Aktuelle Daten der Stadt zeigen: Mit knapp 300 registrierten obdachlosen Menschen könnte Klagenfurt heuer einen historischen Höchstwert erreichen.

Diese Zunahme bleibt nicht ohne Folgen. Die bestehenden Einrichtungen, die Wohnungslose auffangen sollen, geraten zunehmend an ihre Kapazitätsgrenzen – insbesondere das Eggerheim der Caritas, die einzige Tagesstätte dieser Art in der Stadt.

Dort halten sich täglich mehr als 100 Menschen auf, unter anderem, weil auch Mahlzeiten für Bedürftige bereitgestellt werden.

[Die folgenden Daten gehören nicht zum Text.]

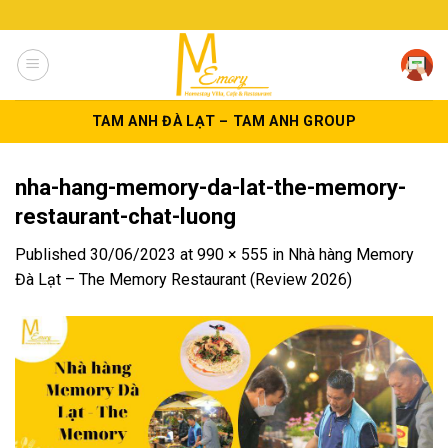
Skip
to
content
TAM ANH ĐÀ LẠT – TAM ANH GROUP
nha-hang-memory-da-lat-the-memory-
restaurant-chat-luong
Published
30/06/2023
at
990 × 555
in
Nhà hàng Memory
Đà Lạt – The Memory Restaurant (Review 2026)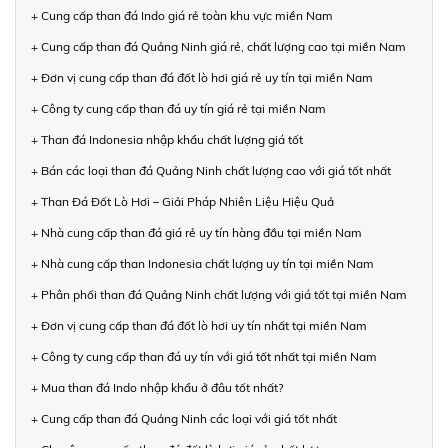
+ Cung cấp than đá Indo giá rẻ toàn khu vực miền Nam
+ Cung cấp than đá Quảng Ninh giá rẻ, chất lượng cao tại miền Nam
+ Đơn vị cung cấp than đá đốt lò hơi giá rẻ uy tín tại miền Nam
+ Công ty cung cấp than đá uy tín giá rẻ tại miền Nam
+ Than đá Indonesia nhập khẩu chất lượng giá tốt
+ Bán các loại than đá Quảng Ninh chất lượng cao với giá tốt nhất
+ Than Đá Đốt Lò Hơi – Giải Pháp Nhiên Liệu Hiệu Quả
+ Nhà cung cấp than đá giá rẻ uy tín hàng đầu tại miền Nam
+ Nhà cung cấp than Indonesia chất lượng uy tín tại miền Nam
+ Phân phối than đá Quảng Ninh chất lượng với giá tốt tại miền Nam
+ Đơn vị cung cấp than đá đốt lò hơi uy tín nhất tại miền Nam
+ Công ty cung cấp than đá uy tín với giá tốt nhất tại miền Nam
+ Mua than đá Indo nhập khẩu ở đâu tốt nhất?
+ Cung cấp than đá Quảng Ninh các loại với giá tốt nhất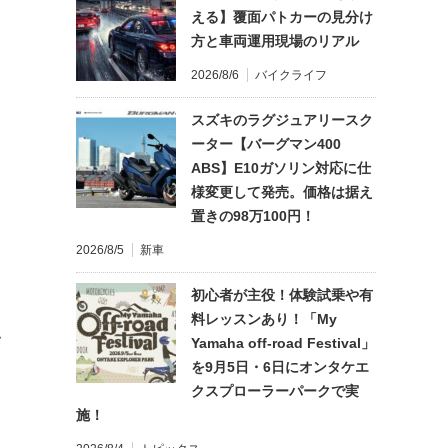
える】覆面パトカーの見分け
方と車両運用現場のリアル
2026/8/6
バイクライフ
スズキのラグジュアリースク
ーター【バーグマン400
ABS】E10ガソリン対応に仕
様変更して発売。価格は据え
置きの98万100円！
2026/8/5
新車
初心者が主役！体験試乗や有
料レッスンあり！「My
て
Yamaha off-road Festival」
を9月5日・6日にオンタケエ
クスプローラーパークで実
施！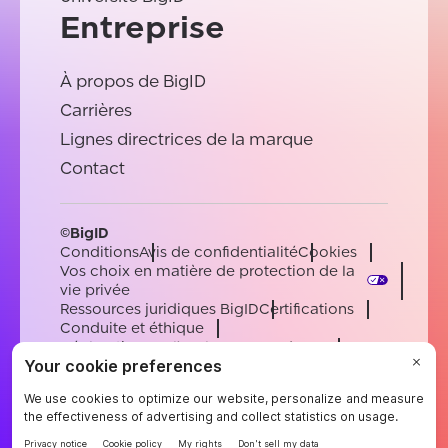
Entreprise
À propos de BigID
Carrières
Lignes directrices de la marque
Contact
©BigID
Conditions
Avis de confidentialité
Cookies
Vos choix en matière de protection de la
vie privée
Ressources juridiques BigID
Certifications
Conduite et éthique
Déclaration sur l'esclavage moderne
Sous-processeurs
Soutien
Carrières
[email protected]
English
German
French
Spanish
Portuguese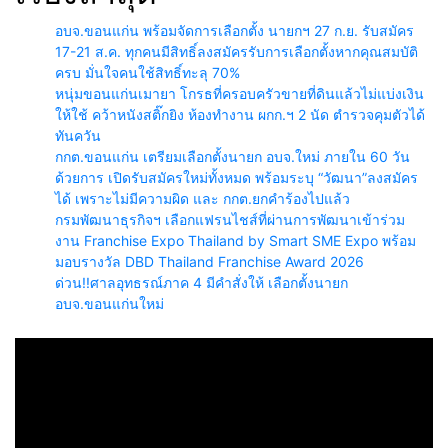
อบจ.ขอนแก่น พร้อมจัดการเลือกตั้ง นายกฯ 27 ก.ย. รับสมัคร
17-21 ส.ค. ทุกคนมีสิทธิ์ลงสมัครรับการเลือกตั้งหากคุณสมบัติ
ครบ มั่นใจคนใช้สิทธิ์ทะลุ 70%
หนุ่มขอนแก่นเมายา โกรธที่ครอบครัวขายที่ดินแล้วไม่แบ่งเงิน
ให้ใช้ คว้าหนังสติ๊กยิง ห้องทำงาน ผกก.ฯ 2 นัด ตำรวจคุมตัวได้
ทันควัน
กกต.ขอนแก่น เตรียมเลือกตั้งนายก อบจ.ใหม่ ภายใน 60 วัน
ด้วยการ เปิดรับสมัครใหม่ทั้งหมด พร้อมระบุ “วัฒนา”ลงสมัคร
ได้ เพราะไม่มีความผิด และ กกต.ยกคำร้องไปแล้ว
กรมพัฒนาธุรกิจฯ เลือกแฟรนไชส์ที่ผ่านการพัฒนาเข้าร่วม
งาน Franchise Expo Thailand by Smart SME Expo พร้อม
มอบรางวัล DBD Thailand Franchise Award 2026
ด่วน!!ศาลอุทธรณ์ภาค 4 มีคำสั่งให้ เลือกตั้งนายก
อบจ.ขอนแก่นใหม่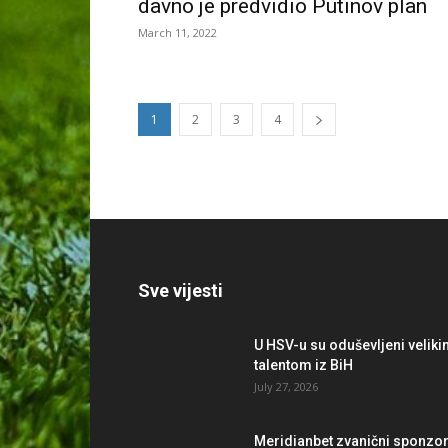
davno je predvidio Putinov plan
March 11, 2022
1
2
3
4
Sve vijesti
U HSV-u su oduševljeni velik
talentom iz BiH
July 27, 2026
Meridianbet zvanični sponzo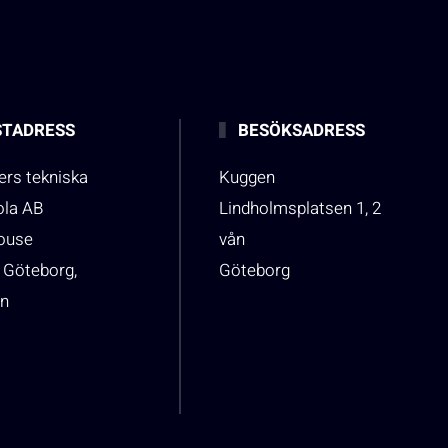
TADRESS
BESÖKSADRESS
rs tekniska
Kuggen
ola AB
Lindholmsplatsen 1, 2
house
vån
 Göteborg,
Göteborg
n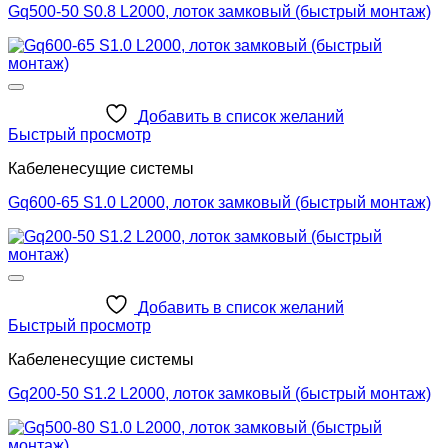
Gq500-50 S0.8 L2000, лоток замковый (быстрый монтаж)
Добавить в список желаний
Быстрый просмотр
Кабеленесущие системы
Gq600-65 S1.0 L2000, лоток замковый (быстрый монтаж)
Добавить в список желаний
Быстрый просмотр
Кабеленесущие системы
Gq200-50 S1.2 L2000, лоток замковый (быстрый монтаж)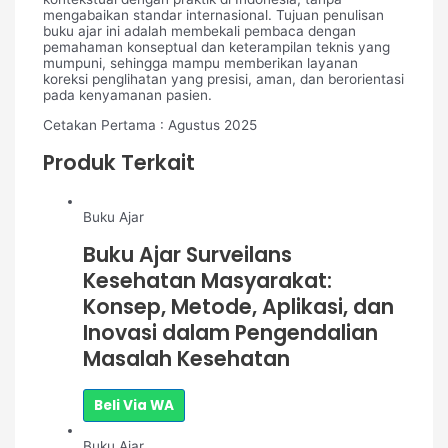
mengabaikan standar internasional. Tujuan penulisan
buku ajar ini adalah membekali pembaca dengan
pemahaman konseptual dan keterampilan teknis yang
mumpuni, sehingga mampu memberikan layanan
koreksi penglihatan yang presisi, aman, dan berorientasi
pada kenyamanan pasien.
Cetakan Pertama : Agustus 2025
Produk Terkait
Buku Ajar
Buku Ajar Surveilans
Kesehatan Masyarakat:
Konsep, Metode, Aplikasi, dan
Inovasi dalam Pengendalian
Masalah Kesehatan
Beli Via WA
Buku Ajar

Unterkünfte bereits überlastet

Besonders angespannt ist die Situation in der Notschlafstelle. Die Einrichtung bietet Platz für 30 Männer und zehn Frauen – doch diese Kapazitäten reichen längst nicht mehr aus.

Koordinatorin Katrin Starc beschreibt die Lage im Gespräch mit dem ORF deutlich: „Wir waren in der Notschlafstelle heuer das erste Mal voll, das war Mitte Jänner, Februar. Da hatten wir keinen Platz mehr um jemanden aufzunehmen.“ In einzelnen Fällen mussten Frauen kurzfristig in einer Jugendherberge untergebracht werden.

Stadt fordert Unterstützung vom Land

Angesichts der Entwicklung wächst der politische Druck. Bürgermeister Christian Scheider fordert zusätzliche Maßnahmen auf Landesebene.

Klagenfurt könne die Situation alleine nicht mehr bewältigen. Notwendig seien vergleichbare Einrichtungen in den Bezirken, um die Last breiter zu verteilen.

Derzeit trägt die Stadt einen erheblichen Teil der Kosten selbst: Rund 240.000 Euro jährlich fließen in den Betrieb des Eggerheims, während das Land Kärnten etwa 90.000 Euro beisteuert – aus Sicht der Stadt deutlich zu wenig.

Neue Ansätze werden diskutiert

Diskutiert wird etwa die Einrichtung eines öffentlichen Bereichs, in dem sich obdachlose Menschen aufhalten können, ohne regelmäßig verdrängt zu werden.

Ein Blick nach Wien zeigt einen weiteren möglichen Anatz: Dort wurden im vergangenen Winter im Rahmen des sogenannten Winterpakets rund 2.900 obdach- und wohnungslose Menschen versorgt.

Das Programm stellt zusätzliche Notunterkünfte und Unterstützungsangebote bereit und erreicht eine Auslastung von rund 95 %. Insgesamt standen etwa 1.000 Plätze für Einzelpersonen sowie rund 40 Plätze für Familien zur Verfügung.

Allerdings geht dieses Modell auch mit einem gewaltigen finanziellen Aufwand einher: Rund 161 Millionen Euro investiert die Stadt Wien in entsprechende Maßnahmen.